#### FRAGMENTO DEL TEXTO:
Que la técnica fotográfica pueda registrar mecánicamente tanto el paisaje como el rostro humano significó –luego de sus representaciones pictóricas tradicionales– un grave daño a la insondable lejanía y misterio de la naturaleza y a la irrepetible singularidad de la faz humana. Como se sabe, la fotografía provocará un acercamiento de los seres y cosas (“las masas quieren apropiarse de todo”) pero también un reemplazo del concepto singular de personalidad (cualidad romántica) por el de identificación de los rasgos distintivos del rostro (cualidad policíaca). Todo esto en pos de una consolidación de las maquinarias sociales de poder, donde la naturaleza y el sujeto ocupan lugares estratégicos privilegiados.
La historia del arte obviamente no ha sido inmune a esta transformación operada por las técnicas de reproducción de la imagen; después de todo, la evolución del arte no puede ser pensada sin el desarrollo tecnológico (de los objetos a los productos y de estos a las informaciones de carácter digital). En una fase secundaria de la evolución de las técnicas de reproducción de la imagen (la fotografía, por ejemplo), el arte ha debido adaptarse y actualizarse modificando su esencia. El arte no ha desaparecido; ha evolucionado gracias a la producción visual de connotados retratistas como Man Ray, Atget Stieglitz, Andy Warhol o Robert Mapplethorpe. Los viejos temas se renuevan bajo nuevos medios.
En el arte chileno de estas últimas cuatro décadas, la evolución de la pintura a la fotografía ha definido su modernidad tanto estética como política. El uso del tema del rostro y del paisaje por medio de su reproducción fotográfica ha sido en este punto decisivo. Citemos algunos de sus insignes representantes: Eugenio Dittborn, Inés Paulino, Carlos Altamirano, Gonzalo Díaz y Raúl Zurita, todos en el marco del arte crítico experimental de fines de los 70 y comienzos de los 80 bajo la dictadura.
Pero sobre todo habría que resaltar las fotografías tanto de la geografía como de los habitantes originarios del país realizadas en el siglo XIX por naturalistas como el cura germano Martin Gusinde. Sus fotografías de los aborígenes del sur constituyen un inventario de rostros que contrasta con las vacías y huecas representaciones pictóricas de la elite chilena decimonónicas realizadas por artistas académicos de segundo orden como el francés Monvoisin.
Un siglo después, en plena dictadura, artistas como Eugenio Dittborn hicieron del rostro y el retrato fotográfico –delincuentes, prostitutas, primitivos, deportistas, desaparecidos– un medio idóneo para dar metafóricamente cuenta de la situación individual y colectiva padecida bajo la dictadura del Capitán General Augusto Pinochet Ugarte.

#### MATERIAL DE CONSULTA:
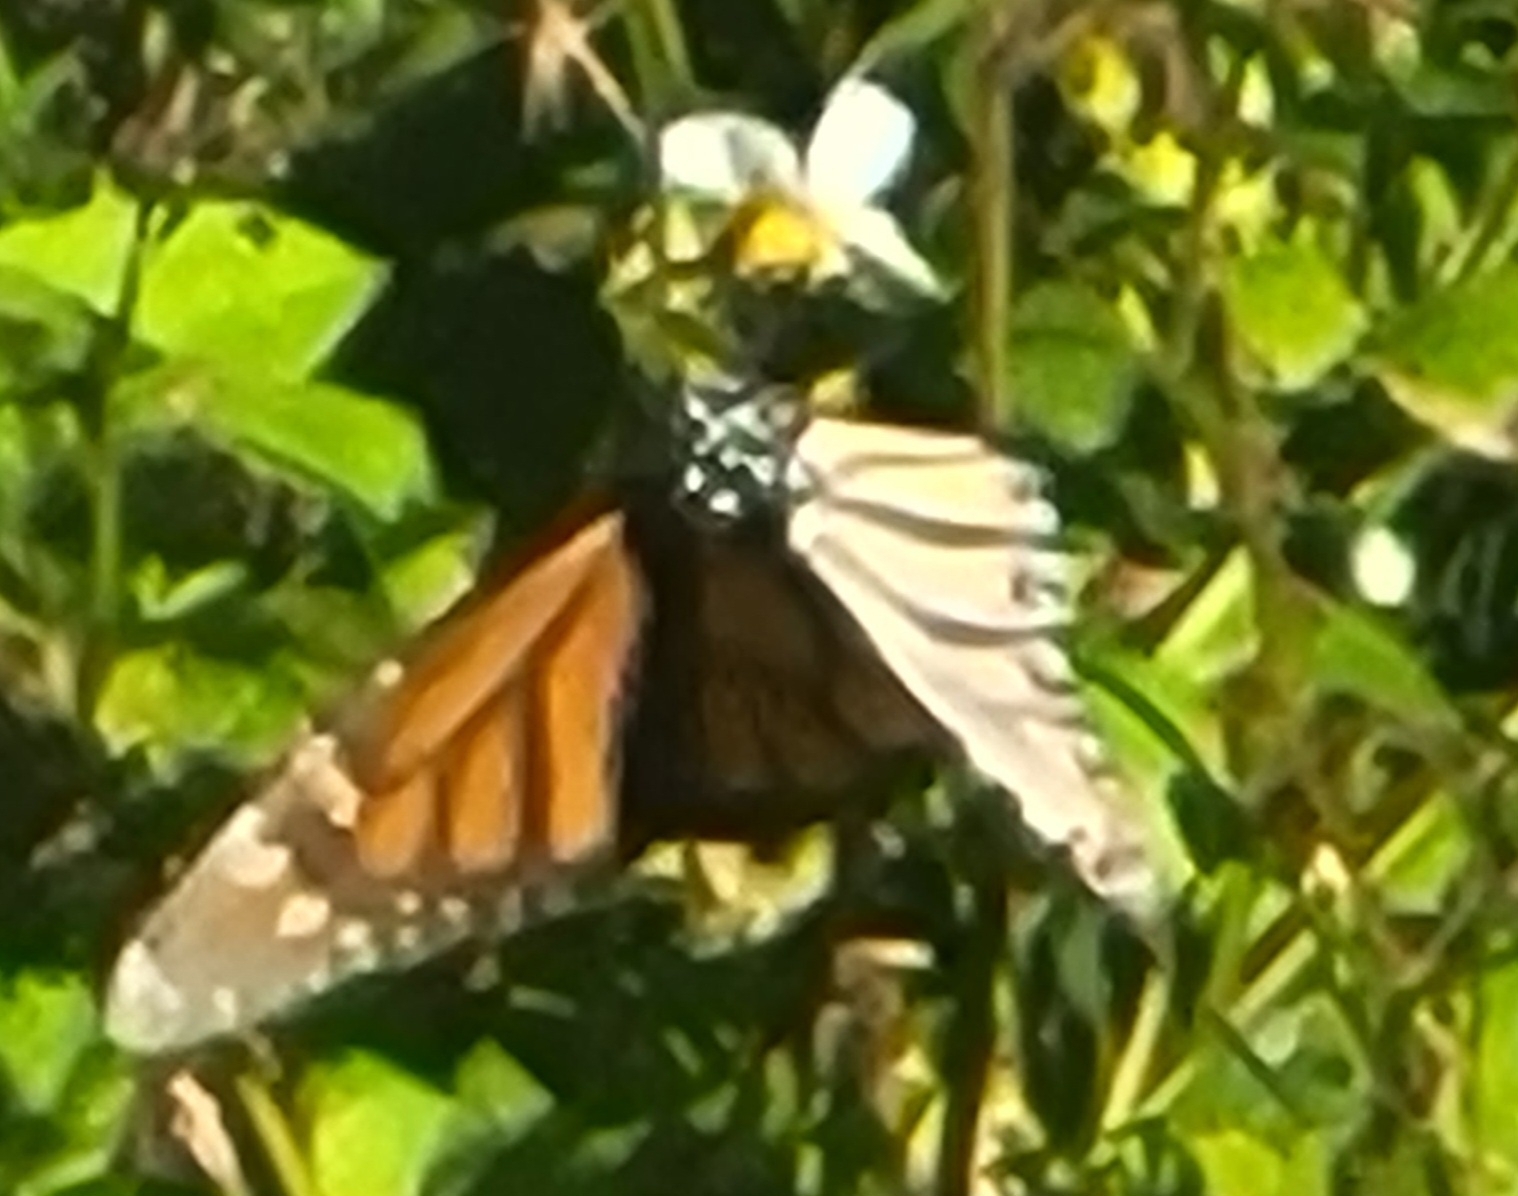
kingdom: Animalia
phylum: Arthropoda
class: Insecta
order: Lepidoptera
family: Nymphalidae
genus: Danaus
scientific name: Danaus plexippus
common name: Monarch
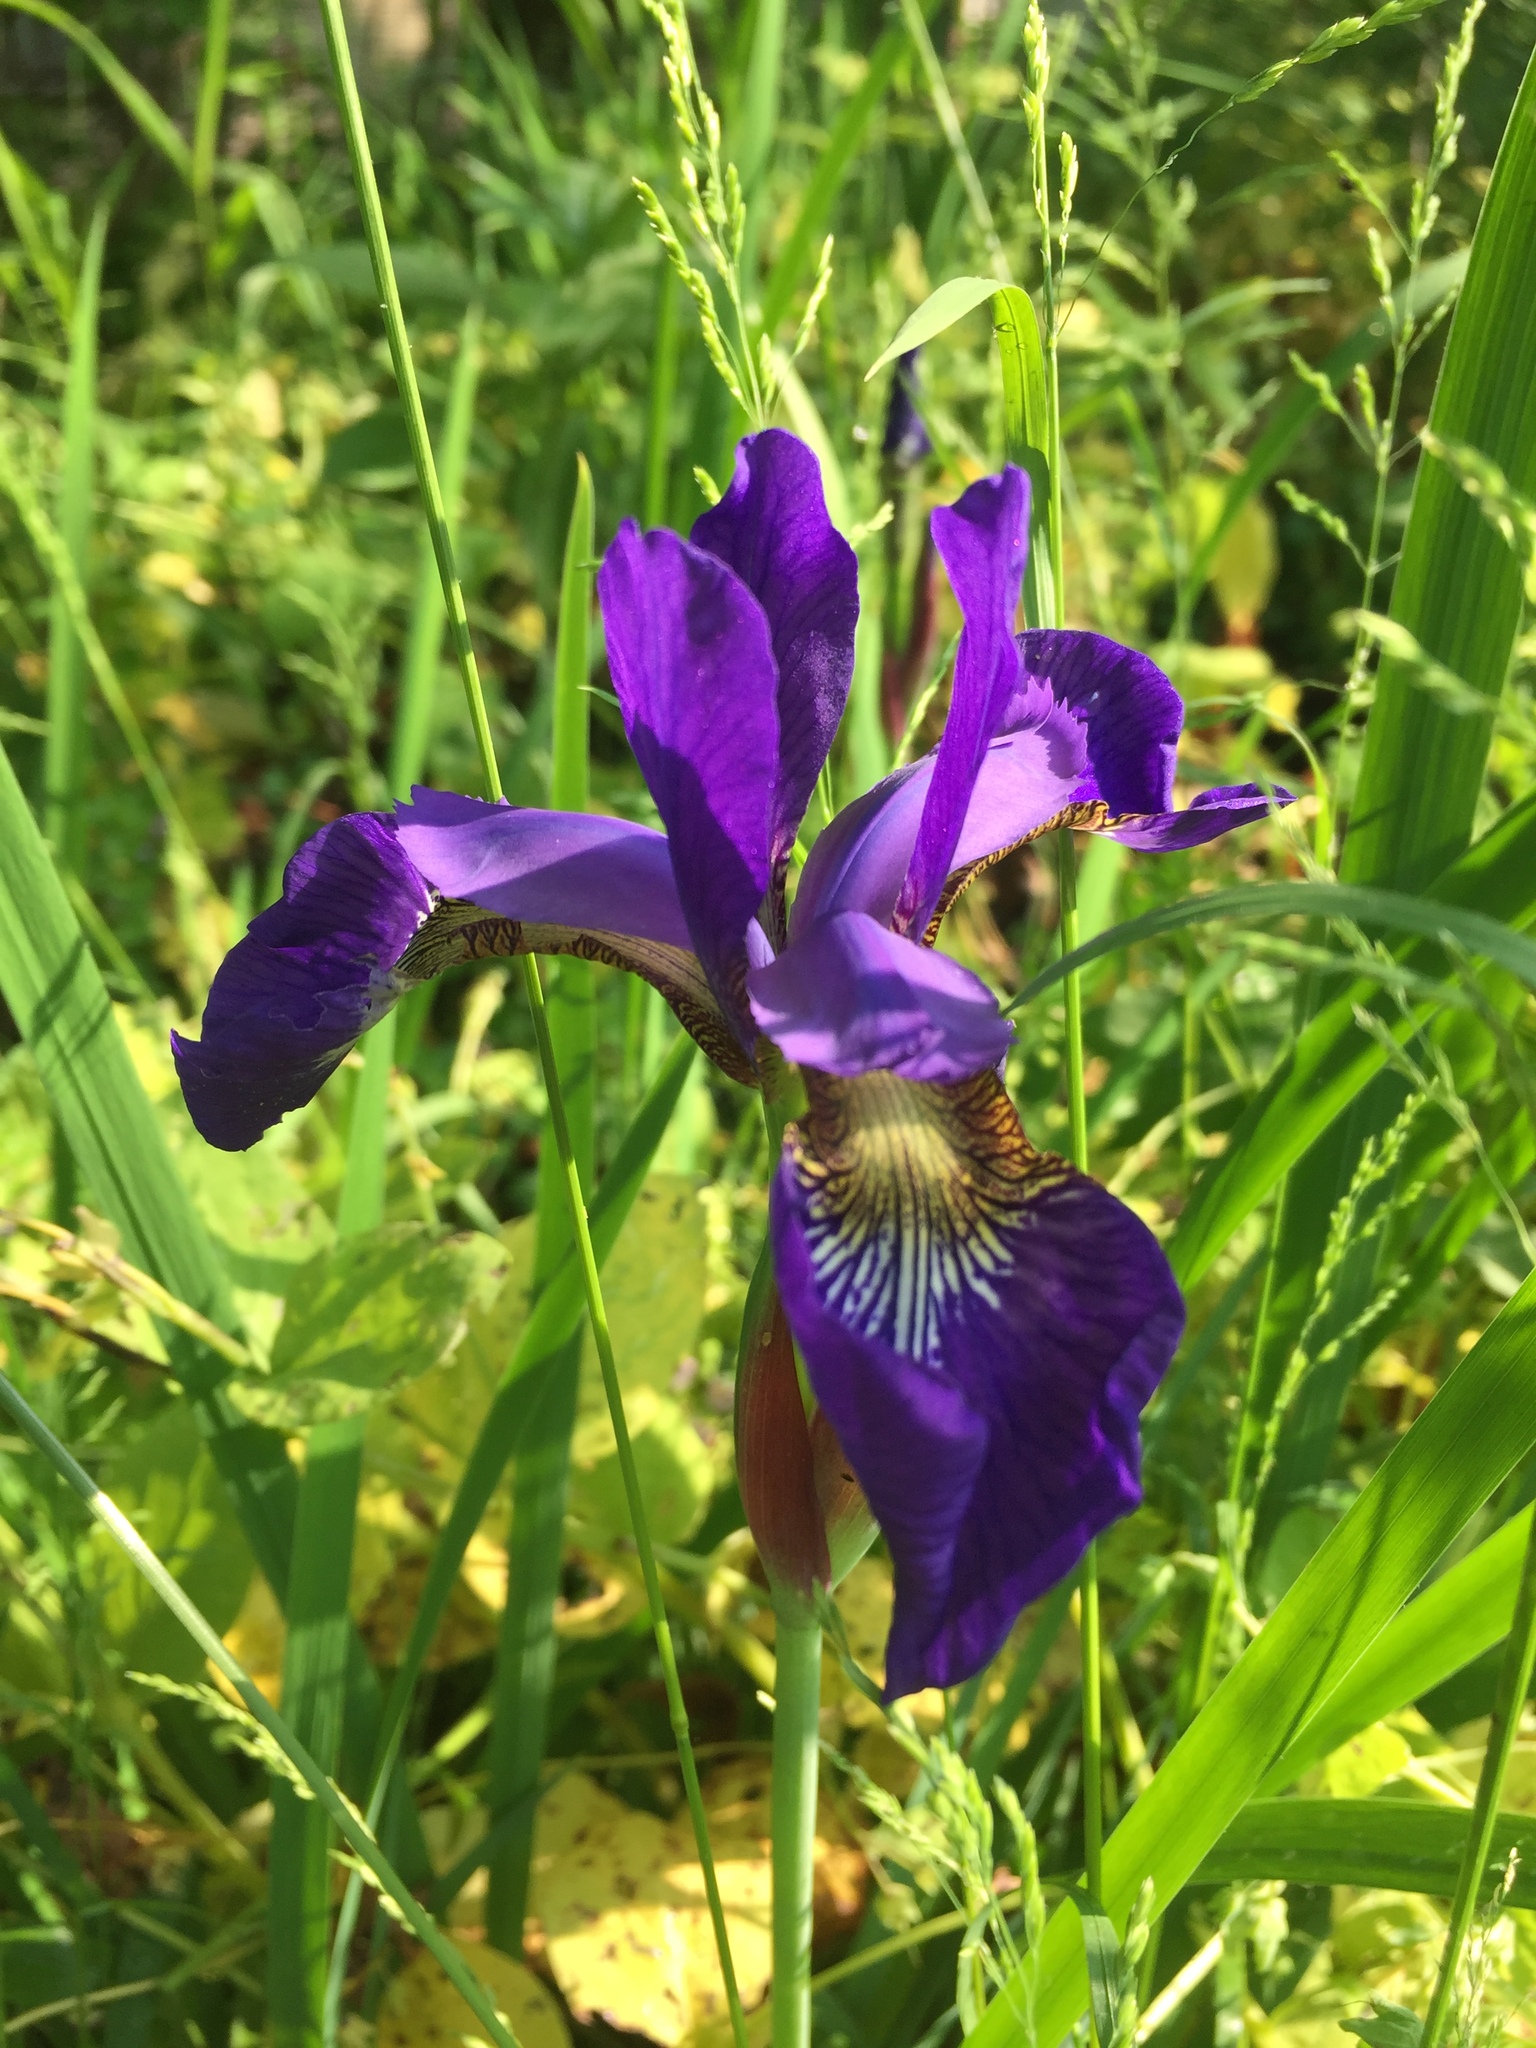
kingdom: Plantae
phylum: Tracheophyta
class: Liliopsida
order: Asparagales
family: Iridaceae
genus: Iris
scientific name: Iris sanguinea
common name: Blood iris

#### TAREA:
Extrae del texto sobre la fotografía y el arte chileno el tramo que va desde "La historia del" hasta "bajo nuevos medios.", sin alterar ninguna palabra. Las líneas constituyen un material independiente del texto.

#### RESPUESTA:
La historia del arte obviamente no ha sido inmune a esta transformación operada por las técnicas de reproducción de la imagen; después de todo, la evolución del arte no puede ser pensada sin el desarrollo tecnológico (de los objetos a los productos y de estos a las informaciones de carácter digital). En una fase secundaria de la evolución de las técnicas de reproducción de la imagen (la fotografía, por ejemplo), el arte ha debido adaptarse y actualizarse modificando su esencia. El arte no ha desaparecido; ha evolucionado gracias a la producción visual de connotados retratistas como Man Ray, Atget Stieglitz, Andy Warhol o Robert Mapplethorpe. Los viejos temas se renuevan bajo nuevos medios.